La Dépêche de Kabylie

Brèves de Tadmaït

Éclairage public en panne

Les résidents du lotissement du chef-lieu communal de Tadmaït appellent les autorités locales à réparer l’éclairage public de la localité, en panne depuis plus de vingt jours, a-t-on appris sur place. «Dès la tombée de la nuit, les rues de cette de localité de 2 000 habitants sont plongées dans l’obscurité totale, car les ampoules des lampadaires, grillées, n’ont pas encore été remplacées. Nous avons sollicité les services concernés de l’APC à plusieurs reprises, mais en vain. Les élus locaux devraient accorder un intérêt particulier à ce secteur névralgique, faute duquel le risque de recrudescence de délits augmente», prévient une habitante de la localité.
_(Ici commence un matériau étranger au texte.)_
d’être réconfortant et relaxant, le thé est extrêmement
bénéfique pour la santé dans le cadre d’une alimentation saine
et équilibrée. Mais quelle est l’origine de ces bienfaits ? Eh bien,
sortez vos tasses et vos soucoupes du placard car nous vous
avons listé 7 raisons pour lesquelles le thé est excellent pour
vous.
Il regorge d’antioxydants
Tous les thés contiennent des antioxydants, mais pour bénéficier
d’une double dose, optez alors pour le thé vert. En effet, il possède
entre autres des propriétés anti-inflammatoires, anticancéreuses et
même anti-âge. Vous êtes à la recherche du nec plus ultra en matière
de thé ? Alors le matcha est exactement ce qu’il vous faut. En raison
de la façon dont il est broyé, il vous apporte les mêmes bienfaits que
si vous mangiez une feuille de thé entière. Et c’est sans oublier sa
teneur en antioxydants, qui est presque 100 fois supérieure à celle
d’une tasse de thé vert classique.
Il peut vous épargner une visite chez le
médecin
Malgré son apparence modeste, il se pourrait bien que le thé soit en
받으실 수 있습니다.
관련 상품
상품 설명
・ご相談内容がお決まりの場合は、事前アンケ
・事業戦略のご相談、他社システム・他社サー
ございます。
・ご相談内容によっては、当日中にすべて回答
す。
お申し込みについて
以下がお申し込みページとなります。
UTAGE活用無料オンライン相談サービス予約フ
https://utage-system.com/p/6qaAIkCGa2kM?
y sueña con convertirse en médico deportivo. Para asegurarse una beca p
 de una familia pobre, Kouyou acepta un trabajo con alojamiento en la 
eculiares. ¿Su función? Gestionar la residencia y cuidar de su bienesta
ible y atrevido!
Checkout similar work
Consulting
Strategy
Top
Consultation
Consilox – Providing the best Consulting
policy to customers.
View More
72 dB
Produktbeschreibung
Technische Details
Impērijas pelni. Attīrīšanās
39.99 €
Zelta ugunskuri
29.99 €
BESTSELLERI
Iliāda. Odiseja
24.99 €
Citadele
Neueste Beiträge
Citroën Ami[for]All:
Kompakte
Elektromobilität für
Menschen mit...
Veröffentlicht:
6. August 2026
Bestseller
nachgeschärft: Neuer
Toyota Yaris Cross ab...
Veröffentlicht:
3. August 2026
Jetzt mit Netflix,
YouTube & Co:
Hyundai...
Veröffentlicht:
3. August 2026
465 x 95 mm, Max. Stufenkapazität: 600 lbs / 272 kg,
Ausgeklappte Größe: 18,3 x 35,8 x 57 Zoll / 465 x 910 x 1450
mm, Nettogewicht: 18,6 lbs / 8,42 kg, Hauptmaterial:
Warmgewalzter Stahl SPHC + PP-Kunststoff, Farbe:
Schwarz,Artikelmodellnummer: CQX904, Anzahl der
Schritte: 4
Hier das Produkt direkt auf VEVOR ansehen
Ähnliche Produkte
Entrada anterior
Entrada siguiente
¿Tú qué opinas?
Réseau d’assainissement défectueux

Les résidents de la cité Cnep (80 logements) de la ville de Tadmaït se plaignent de la vétusté du réseau d’assainissement desservant leur quartier. Les eaux usées coulent à ciel ouvert sur le trottoir du rez-de-chaussée, a-t-on constaté sur place. Certains résidents dudit quartier, rencontrés sur place, diront avoir interpellé les services concernés de l’APC, mais sans résultat : «J’ai personnellement alerté les services concernés de l’APC sur cet état de fait, mais sans suite. Les eaux usées coulent toujours à ciel ouvert depuis plus de 20 jours devant mon magasin. Ces rejets polluants constituent une haute menace sur la santé publique», s’inquiète l’un des habitants de la cité, en réitérant son appel en direction des services concernés en vue de remédier à cette situation aux effets préjudiciables sur l’environnement et la santé publique.
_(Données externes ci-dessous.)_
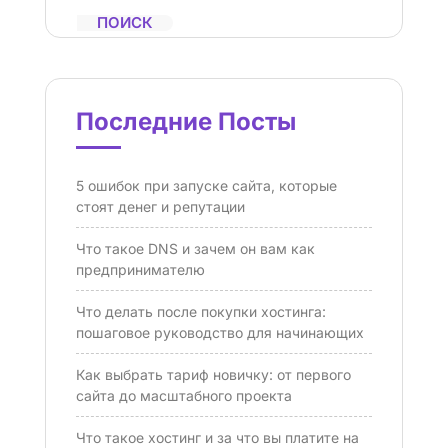
ПОИСК
Последние Посты
5 ошибок при запуске сайта, которые
стоят денег и репутации
Что такое DNS и зачем он вам как
предпринимателю
Что делать после покупки хостинга:
пошаговое руководство для начинающих
Как выбрать тариф новичку: от первого
сайта до масштабного проекта
Что такое хостинг и за что вы платите на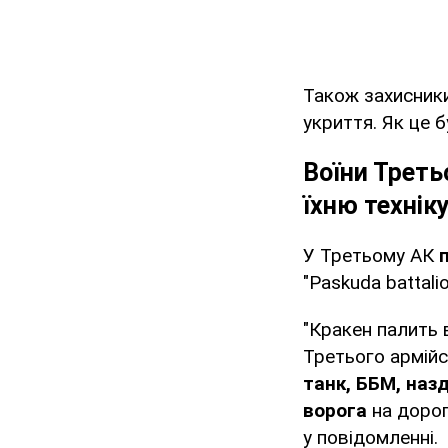
Також захисник
укриття. Як це 
Воїни Треть
їхню технік
У Третьому АК
"Paskuda battalio
"Кракен палить 
Третього армійс
танк, ББМ, наз
ворога
на дорог
у повідомленні.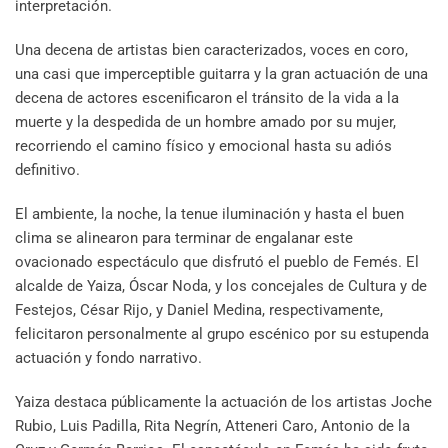
interpretación.
Una decena de artistas bien caracterizados, voces en coro,
una casi que imperceptible guitarra y la gran actuación de una
decena de actores escenificaron el tránsito de la vida a la
muerte y la despedida de un hombre amado por su mujer,
recorriendo el camino físico y emocional hasta su adiós
definitivo.
El ambiente, la noche, la tenue iluminación y hasta el buen
clima se alinearon para terminar de engalanar este
ovacionado espectáculo que disfrutó el pueblo de Femés. El
alcalde de Yaiza, Óscar Noda, y los concejales de Cultura y de
Festejos, César Rijo, y Daniel Medina, respectivamente,
felicitaron personalmente al grupo escénico por su estupenda
actuación y fondo narrativo.
Yaiza destaca públicamente la actuación de los artistas Joche
Rubio, Luis Padilla, Rita Negrín, Atteneri Caro, Antonio de la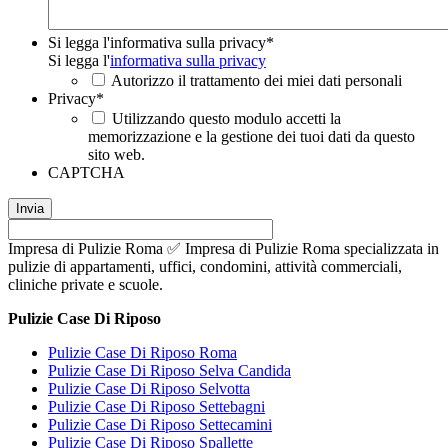
Si legga l'informativa sulla privacy
*
Si legga l'
informativa sulla privacy
Autorizzo il trattamento dei miei dati personali
Privacy
*
Utilizzando questo modulo accetti la
memorizzazione e la gestione dei tuoi dati da questo
sito web.
CAPTCHA
Impresa di Pulizie Roma ✅ Impresa di Pulizie Roma specializzata in
pulizie di appartamenti, uffici, condomini, attività commerciali,
cliniche private e scuole.
Pulizie Case Di Riposo
Pulizie Case Di Riposo Roma
Pulizie Case Di Riposo Selva Candida
Pulizie Case Di Riposo Selvotta
Pulizie Case Di Riposo Settebagni
Pulizie Case Di Riposo Settecamini
Pulizie Case Di Riposo Spallette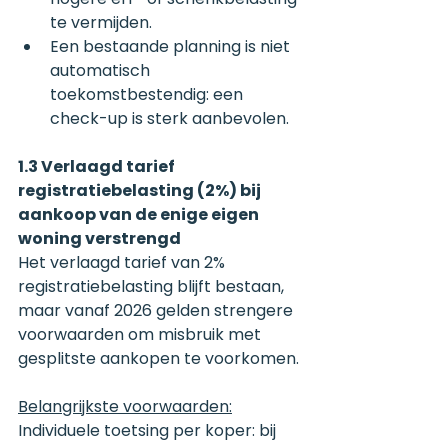
te vermijden.
Een bestaande planning is niet 
automatisch 
toekomstbestendig: een 
check-up is sterk aanbevolen.
1.3 Verlaagd tarief 
registratiebelasting (2%) bij 
aankoop van de enige eigen 
woning verstrengd
Het verlaagd tarief van 2% 
registratiebelasting blijft bestaan, 
maar vanaf 2026 gelden strengere 
voorwaarden om misbruik met 
gesplitste aankopen te voorkomen.
Belangrijkste voorwaarden:
Individuele toetsing per koper: bij 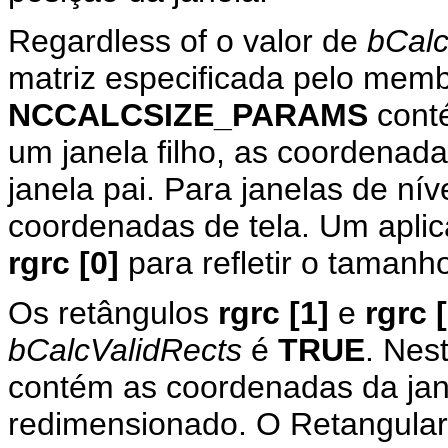
Regardless of o valor de
bCalc
matriz especificada pelo memb
NCCALCSIZE_PARAMS
conté
um janela filho, as coordenada
janela pai. Para janelas de ní
coordenadas de tela. Um aplic
rgrc [0]
para refletir o tamanho
Os retângulos
rgrc [1]
e
rgrc 
bCalcValidRects
é
TRUE
. Nes
contém as coordenadas da jane
redimensionado. O Retangula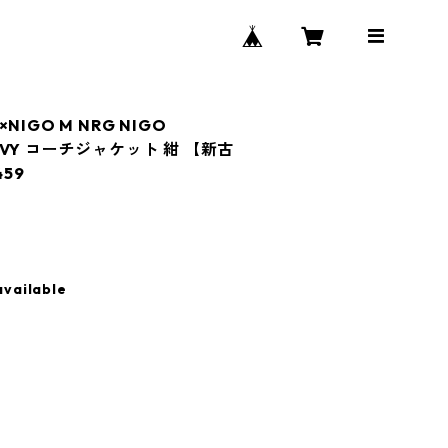
×NIGO M NRG NIGO
 NAVY コーチジャケット 紺 【新古
59
available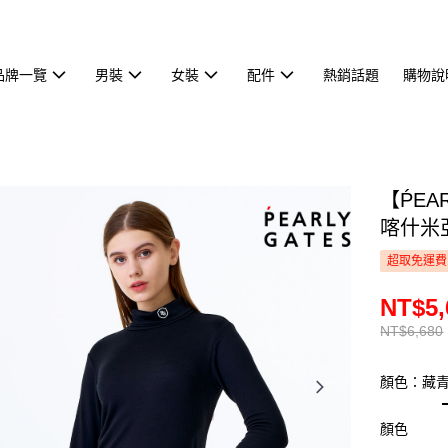
品牌一覽
男裝
女裝
配件
熱銷話題
購物說
【ṔEA
喀什米亞
超取免運費
NT$5,
NT$6,680
顏色：藏
顏色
Prolifération des ordures ménagères

Les habitants du centre-ville de Tadmaït se plaignent de la situation désastreuse de leur milieu immédiat, en butte à la pollution par les ordures ménagères. Sur les différents trottoirs et coins de la ville, les bacs à ordures débordent au point que les détritus s’entassent à même le sol. En effet, d’ahurissantes quantités de déchets s’accumulent dans plusieurs endroits à travers les quartiers du chef-lieu, tels que la cité Chouhada, les 150 logements, la cité des Oranges, l’EPLF et 48 logements et les cités «de la gare». «Les ordures ménagères qui s’entassent laissent échapper des odeurs insupportables. Cette situation porte atteinte à l’environnement et à notre santé», regrette une habitante de la localité. Aussi, les riverains interpellent les autorités locales à installer des bacs à ordures supplémentaires à travers les différentes venelles, pour lutter contre le phénomène des décharges sauvages.